When Maureen Reilly, fourth-grade teacher at PS 261 in Brooklyn, NY, decided to co-lead a FIRST® LEGO® League team at her school, she had no idea what to expect. She wasn’t even sure she’d know what to teach, after all, she wasn’t “into” science or math and knew nothing about starting a robotics program. She did know one thing—a team would improve the situation. So she recruited the special education teacher and the technology teacher at her school. Neither knew anything about robotics either, but they all agreed, Maureen laughed, “to forgive ourselves for not knowing things.”
Despite being unsure at first, this robotics program remains one of Maureen’s best teaching experiences. Here are six lessons the three teachers learned when they pushed themselves and their students to discover more through STEM:
1. Every kid can learn through STEM
Maureen’s class was largely comprised of kids with special needs. She found that through robotics, every kid could choose to do an activity that built on a strength or worked in an area where they wanted to learn a new skill. The project’s parts appealed to the writers, mathematicians, readers, introverts, extroverts, and puzzle solvers alike.

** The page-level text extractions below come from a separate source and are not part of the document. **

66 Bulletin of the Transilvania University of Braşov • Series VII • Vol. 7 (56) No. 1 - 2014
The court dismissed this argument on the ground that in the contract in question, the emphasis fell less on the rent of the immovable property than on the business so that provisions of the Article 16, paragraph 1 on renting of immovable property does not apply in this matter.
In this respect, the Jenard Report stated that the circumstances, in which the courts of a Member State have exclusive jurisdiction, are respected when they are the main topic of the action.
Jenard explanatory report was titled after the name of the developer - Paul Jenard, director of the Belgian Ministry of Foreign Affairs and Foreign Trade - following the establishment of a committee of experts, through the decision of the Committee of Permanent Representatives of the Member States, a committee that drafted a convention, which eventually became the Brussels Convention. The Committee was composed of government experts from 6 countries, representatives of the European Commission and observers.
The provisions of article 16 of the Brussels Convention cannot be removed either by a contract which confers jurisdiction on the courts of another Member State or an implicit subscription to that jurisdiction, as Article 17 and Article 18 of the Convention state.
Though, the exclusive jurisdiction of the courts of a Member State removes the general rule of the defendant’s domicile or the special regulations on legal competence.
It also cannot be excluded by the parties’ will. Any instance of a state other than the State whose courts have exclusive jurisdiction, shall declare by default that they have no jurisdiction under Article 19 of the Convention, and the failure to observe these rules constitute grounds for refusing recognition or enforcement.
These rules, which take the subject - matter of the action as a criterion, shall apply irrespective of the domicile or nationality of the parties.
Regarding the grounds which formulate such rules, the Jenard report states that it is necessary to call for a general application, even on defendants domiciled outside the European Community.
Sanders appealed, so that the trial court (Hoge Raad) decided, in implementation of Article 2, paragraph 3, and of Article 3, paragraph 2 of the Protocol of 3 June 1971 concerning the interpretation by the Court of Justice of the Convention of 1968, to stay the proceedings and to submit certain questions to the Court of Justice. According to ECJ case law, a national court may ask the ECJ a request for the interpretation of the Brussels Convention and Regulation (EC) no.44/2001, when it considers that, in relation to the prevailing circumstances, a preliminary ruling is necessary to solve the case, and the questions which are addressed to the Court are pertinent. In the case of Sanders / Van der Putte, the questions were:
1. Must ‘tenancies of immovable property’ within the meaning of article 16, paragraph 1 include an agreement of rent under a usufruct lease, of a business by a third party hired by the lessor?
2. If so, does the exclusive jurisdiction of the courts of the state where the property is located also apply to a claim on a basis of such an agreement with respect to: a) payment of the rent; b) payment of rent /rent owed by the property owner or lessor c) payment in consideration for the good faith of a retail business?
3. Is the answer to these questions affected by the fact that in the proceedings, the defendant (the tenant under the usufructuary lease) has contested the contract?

2. The more the brain is occupied, the better
The FIRST® LEGO® League program calls itself the Sport for the MindTM and Maureen agrees with the definition. She said she couldn’t believe how much she and her colleagues used their own minds as well. They were constantly stretching themselves to figure out what the next step would be. The coaches couldn’t help noticing how behavior issues decreased when student minds were this occupied.
3. Choose your own adventure
Every robotics project starts simply. Students and teachers can stick there—building, taking apart, and reworking. But if students begin asking more questions, there are other components to layer on to the simple original. This helped students understand that we make a project as deep as we wish.

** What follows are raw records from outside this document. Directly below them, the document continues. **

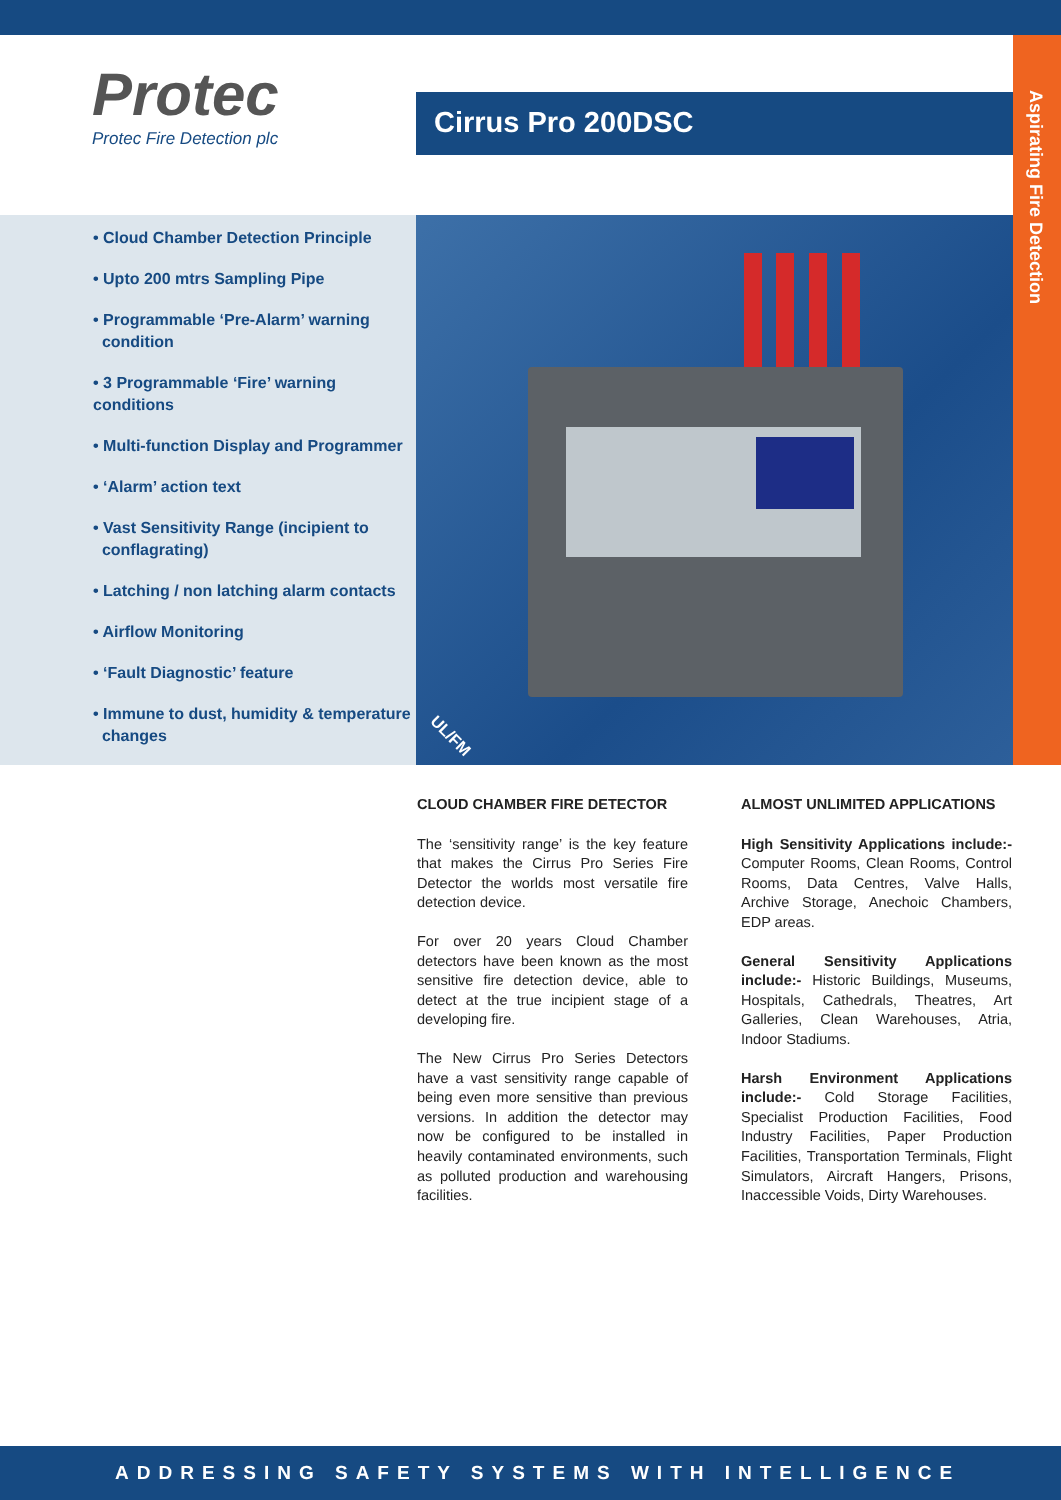Aspirating Fire Detection
Protec
Protec Fire Detection plc
Cirrus Pro 200DSC
• Cloud Chamber Detection Principle
• Upto 200 mtrs Sampling Pipe
• Programmable ‘Pre-Alarm’ warning
condition
• 3 Programmable ‘Fire’ warning conditions
• Multi-function Display and Programmer
• ‘Alarm’ action text
• Vast Sensitivity Range (incipient to
conflagrating)
• Latching / non latching alarm contacts
• Airflow Monitoring
• ‘Fault Diagnostic’ feature
• Immune to dust, humidity & temperature
changes
UL/FM
CLOUD CHAMBER FIRE DETECTOR
The ‘sensitivity range’ is the key feature that makes the Cirrus Pro Series Fire Detector the worlds most versatile fire detection device.
For over 20 years Cloud Chamber detectors have been known as the most sensitive fire detection device, able to detect at the true incipient stage of a developing fire.
The New Cirrus Pro Series Detectors have a vast sensitivity range capable of being even more sensitive than previous versions. In addition the detector may now be configured to be installed in heavily contaminated environments, such as polluted production and warehousing facilities.
ALMOST UNLIMITED APPLICATIONS
High Sensitivity Applications include:- Computer Rooms, Clean Rooms, Control Rooms, Data Centres, Valve Halls, Archive Storage, Anechoic Chambers, EDP areas.
General Sensitivity Applications include:- Historic Buildings, Museums, Hospitals, Cathedrals, Theatres, Art Galleries, Clean Warehouses, Atria, Indoor Stadiums.
Harsh Environment Applications include:- Cold Storage Facilities, Specialist Production Facilities, Food Industry Facilities, Paper Production Facilities, Transportation Terminals, Flight Simulators, Aircraft Hangers, Prisons, Inaccessible Voids, Dirty Warehouses.
ADDRESSING SAFETY SYSTEMS WITH INTELLIGENCE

4. FIRST STEM programs build soft skills
To solve real-world problems, students needed to use personal traits that enabled them to interact effectively and harmoniously with other kids. They learned communication, self-motivation, leadership, responsibility, teamwork, problem solving, decisiveness, ability to work under pressure, time management, flexibility, negotiation, and conflict resolution.
5. Problem solving inspires new learning opportunities
Before, during, and after each program, Maureen was excited to understand it just a bit more. She sought out professional development opportunities on her own. This helped her see how to motivate kids to want to learn for themselves and not for a grade.
6. The skills are directly transferable to a career
So many of the kids were excited to build with LEGO® bricks and make new things, but the really exciting part for Maureen was how these projects showed kids new career pathways. They couldn’t believe it when their teachers told them that creating robots and coding games was a job for some people.
After doing it themselves, Maureen and her fellow teachers believe anyone can start a robotics program at their school. You’ve just got to be fine with (and enjoy) learning alongside your students. Start simple and move along as you understand more. In the end, you and your students will learn so much more than how to build a robot.